# Problem description
Return the data in full, exactly as it was written.

···

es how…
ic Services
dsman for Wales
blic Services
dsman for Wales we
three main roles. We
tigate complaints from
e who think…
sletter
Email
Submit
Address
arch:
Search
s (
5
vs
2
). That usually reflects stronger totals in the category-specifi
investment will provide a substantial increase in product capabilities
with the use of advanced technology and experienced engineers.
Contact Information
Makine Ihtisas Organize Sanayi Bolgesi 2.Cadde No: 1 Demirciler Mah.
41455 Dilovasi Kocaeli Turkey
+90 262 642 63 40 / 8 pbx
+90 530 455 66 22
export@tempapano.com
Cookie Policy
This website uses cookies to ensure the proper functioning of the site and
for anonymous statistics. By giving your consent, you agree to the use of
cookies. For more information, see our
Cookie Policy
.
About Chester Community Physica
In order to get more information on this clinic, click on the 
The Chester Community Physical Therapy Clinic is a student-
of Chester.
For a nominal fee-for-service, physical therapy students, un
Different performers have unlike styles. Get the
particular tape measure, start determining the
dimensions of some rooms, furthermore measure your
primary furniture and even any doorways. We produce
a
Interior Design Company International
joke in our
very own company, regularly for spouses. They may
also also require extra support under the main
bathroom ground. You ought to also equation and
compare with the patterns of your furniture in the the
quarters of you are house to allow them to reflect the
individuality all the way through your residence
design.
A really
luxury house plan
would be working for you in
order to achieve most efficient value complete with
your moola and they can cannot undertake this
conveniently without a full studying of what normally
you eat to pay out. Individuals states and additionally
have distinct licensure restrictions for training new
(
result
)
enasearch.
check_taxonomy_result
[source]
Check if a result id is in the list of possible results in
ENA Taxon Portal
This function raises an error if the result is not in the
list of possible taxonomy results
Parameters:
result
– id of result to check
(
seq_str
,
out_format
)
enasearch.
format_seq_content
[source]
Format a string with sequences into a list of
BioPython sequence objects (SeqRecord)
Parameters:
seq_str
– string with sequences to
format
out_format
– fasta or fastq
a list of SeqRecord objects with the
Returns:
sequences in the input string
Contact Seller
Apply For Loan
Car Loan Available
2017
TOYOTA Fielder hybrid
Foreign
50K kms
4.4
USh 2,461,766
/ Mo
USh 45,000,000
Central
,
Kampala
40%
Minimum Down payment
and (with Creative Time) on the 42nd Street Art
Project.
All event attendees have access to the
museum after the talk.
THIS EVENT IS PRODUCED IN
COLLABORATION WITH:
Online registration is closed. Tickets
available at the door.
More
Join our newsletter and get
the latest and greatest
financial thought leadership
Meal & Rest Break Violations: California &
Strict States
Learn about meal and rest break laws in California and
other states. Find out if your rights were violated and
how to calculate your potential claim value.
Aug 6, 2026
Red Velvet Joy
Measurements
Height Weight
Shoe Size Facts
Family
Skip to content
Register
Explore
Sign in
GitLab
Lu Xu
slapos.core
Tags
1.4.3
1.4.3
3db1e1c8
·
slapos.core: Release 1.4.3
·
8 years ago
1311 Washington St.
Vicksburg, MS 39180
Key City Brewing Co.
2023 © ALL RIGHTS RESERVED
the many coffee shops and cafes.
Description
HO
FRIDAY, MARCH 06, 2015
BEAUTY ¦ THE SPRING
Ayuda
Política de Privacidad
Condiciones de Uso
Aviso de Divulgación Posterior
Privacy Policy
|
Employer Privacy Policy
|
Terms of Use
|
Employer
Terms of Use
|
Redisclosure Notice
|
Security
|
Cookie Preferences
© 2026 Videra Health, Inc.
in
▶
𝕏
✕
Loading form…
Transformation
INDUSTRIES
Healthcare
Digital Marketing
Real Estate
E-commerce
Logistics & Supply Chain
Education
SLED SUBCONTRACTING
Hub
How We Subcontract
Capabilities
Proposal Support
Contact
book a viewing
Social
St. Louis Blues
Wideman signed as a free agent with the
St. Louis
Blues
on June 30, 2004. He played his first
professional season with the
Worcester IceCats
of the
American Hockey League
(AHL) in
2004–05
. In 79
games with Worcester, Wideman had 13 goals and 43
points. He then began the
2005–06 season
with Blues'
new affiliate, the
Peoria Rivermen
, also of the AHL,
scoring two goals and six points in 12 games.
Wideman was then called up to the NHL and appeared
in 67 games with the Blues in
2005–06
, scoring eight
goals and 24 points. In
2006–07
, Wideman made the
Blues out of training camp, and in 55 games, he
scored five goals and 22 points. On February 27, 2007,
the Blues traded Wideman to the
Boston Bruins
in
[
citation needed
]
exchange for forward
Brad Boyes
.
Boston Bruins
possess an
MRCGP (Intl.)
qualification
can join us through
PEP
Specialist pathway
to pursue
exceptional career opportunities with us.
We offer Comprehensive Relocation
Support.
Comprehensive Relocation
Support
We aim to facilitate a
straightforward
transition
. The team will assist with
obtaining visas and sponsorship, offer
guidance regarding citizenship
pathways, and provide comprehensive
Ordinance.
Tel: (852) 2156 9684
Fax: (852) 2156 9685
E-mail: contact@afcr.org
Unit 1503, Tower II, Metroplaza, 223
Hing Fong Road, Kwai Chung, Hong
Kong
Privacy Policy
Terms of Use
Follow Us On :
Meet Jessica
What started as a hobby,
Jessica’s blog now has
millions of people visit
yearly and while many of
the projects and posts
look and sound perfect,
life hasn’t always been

···

# Reply
es how…
ic Services
dsman for Wales
blic Services
dsman for Wales we
three main roles. We
tigate complaints from
e who think…
sletter
Email
Submit
Address
arch:
Search
s (
5
vs
2
). That usually reflects stronger totals in the category-specifi
investment will provide a substantial increase in product capabilities
with the use of advanced technology and experienced engineers.
Contact Information
Makine Ihtisas Organize Sanayi Bolgesi 2.Cadde No: 1 Demirciler Mah.
41455 Dilovasi Kocaeli Turkey
+90 262 642 63 40 / 8 pbx
+90 530 455 66 22
export@tempapano.com
Cookie Policy
This website uses cookies to ensure the proper functioning of the site and
for anonymous statistics. By giving your consent, you agree to the use of
cookies. For more information, see our
Cookie Policy
.
About Chester Community Physica
In order to get more information on this clinic, click on the 
The Chester Community Physical Therapy Clinic is a student-
of Chester.
For a nominal fee-for-service, physical therapy students, un
Different performers have unlike styles. Get the
particular tape measure, start determining the
dimensions of some rooms, furthermore measure your
primary furniture and even any doorways. We produce
a
Interior Design Company International
joke in our
very own company, regularly for spouses. They may
also also require extra support under the main
bathroom ground. You ought to also equation and
compare with the patterns of your furniture in the the
quarters of you are house to allow them to reflect the
individuality all the way through your residence
design.
A really
luxury house plan
would be working for you in
order to achieve most efficient value complete with
your moola and they can cannot undertake this
conveniently without a full studying of what normally
you eat to pay out. Individuals states and additionally
have distinct licensure restrictions for training new
(
result
)
enasearch.
check_taxonomy_result
[source]
Check if a result id is in the list of possible results in
ENA Taxon Portal
This function raises an error if the result is not in the
list of possible taxonomy results
Parameters:
result
– id of result to check
(
seq_str
,
out_format
)
enasearch.
format_seq_content
[source]
Format a string with sequences into a list of
BioPython sequence objects (SeqRecord)
Parameters:
seq_str
– string with sequences to
format
out_format
– fasta or fastq
a list of SeqRecord objects with the
Returns:
sequences in the input string
Contact Seller
Apply For Loan
Car Loan Available
2017
TOYOTA Fielder hybrid
Foreign
50K kms
4.4
USh 2,461,766
/ Mo
USh 45,000,000
Central
,
Kampala
40%
Minimum Down payment
and (with Creative Time) on the 42nd Street Art
Project.
All event attendees have access to the
museum after the talk.
THIS EVENT IS PRODUCED IN
COLLABORATION WITH:
Online registration is closed. Tickets
available at the door.
More
Join our newsletter and get
the latest and greatest
financial thought leadership
Meal & Rest Break Violations: California &
Strict States
Learn about meal and rest break laws in California and
other states. Find out if your rights were violated and
how to calculate your potential claim value.
Aug 6, 2026
Red Velvet Joy
Measurements
Height Weight
Shoe Size Facts
Family
Skip to content
Register
Explore
Sign in
GitLab
Lu Xu
slapos.core
Tags
1.4.3
1.4.3
3db1e1c8
·
slapos.core: Release 1.4.3
·
8 years ago
1311 Washington St.
Vicksburg, MS 39180
Key City Brewing Co.
2023 © ALL RIGHTS RESERVED
the many coffee shops and cafes.
Description
HO
FRIDAY, MARCH 06, 2015
BEAUTY ¦ THE SPRING
Ayuda
Política de Privacidad
Condiciones de Uso
Aviso de Divulgación Posterior
Privacy Policy
|
Employer Privacy Policy
|
Terms of Use
|
Employer
Terms of Use
|
Redisclosure Notice
|
Security
|
Cookie Preferences
© 2026 Videra Health, Inc.
in
▶
𝕏
✕
Loading form…
Transformation
INDUSTRIES
Healthcare
Digital Marketing
Real Estate
E-commerce
Logistics & Supply Chain
Education
SLED SUBCONTRACTING
Hub
How We Subcontract
Capabilities
Proposal Support
Contact
book a viewing
Social
St. Louis Blues
Wideman signed as a free agent with the
St. Louis
Blues
on June 30, 2004. He played his first
professional season with the
Worcester IceCats
of the
American Hockey League
(AHL) in
2004–05
. In 79
games with Worcester, Wideman had 13 goals and 43
points. He then began the
2005–06 season
with Blues'
new affiliate, the
Peoria Rivermen
, also of the AHL,
scoring two goals and six points in 12 games.
Wideman was then called up to the NHL and appeared
in 67 games with the Blues in
2005–06
, scoring eight
goals and 24 points. In
2006–07
, Wideman made the
Blues out of training camp, and in 55 games, he
scored five goals and 22 points. On February 27, 2007,
the Blues traded Wideman to the
Boston Bruins
in
[
citation needed
]
exchange for forward
Brad Boyes
.
Boston Bruins
possess an
MRCGP (Intl.)
qualification
can join us through
PEP
Specialist pathway
to pursue
exceptional career opportunities with us.
We offer Comprehensive Relocation
Support.
Comprehensive Relocation
Support
We aim to facilitate a
straightforward
transition
. The team will assist with
obtaining visas and sponsorship, offer
guidance regarding citizenship
pathways, and provide comprehensive
Ordinance.
Tel: (852) 2156 9684
Fax: (852) 2156 9685
E-mail: contact@afcr.org
Unit 1503, Tower II, Metroplaza, 223
Hing Fong Road, Kwai Chung, Hong
Kong
Privacy Policy
Terms of Use
Follow Us On :
Meet Jessica
What started as a hobby,
Jessica’s blog now has
millions of people visit
yearly and while many of
the projects and posts
look and sound perfect,
life hasn’t always been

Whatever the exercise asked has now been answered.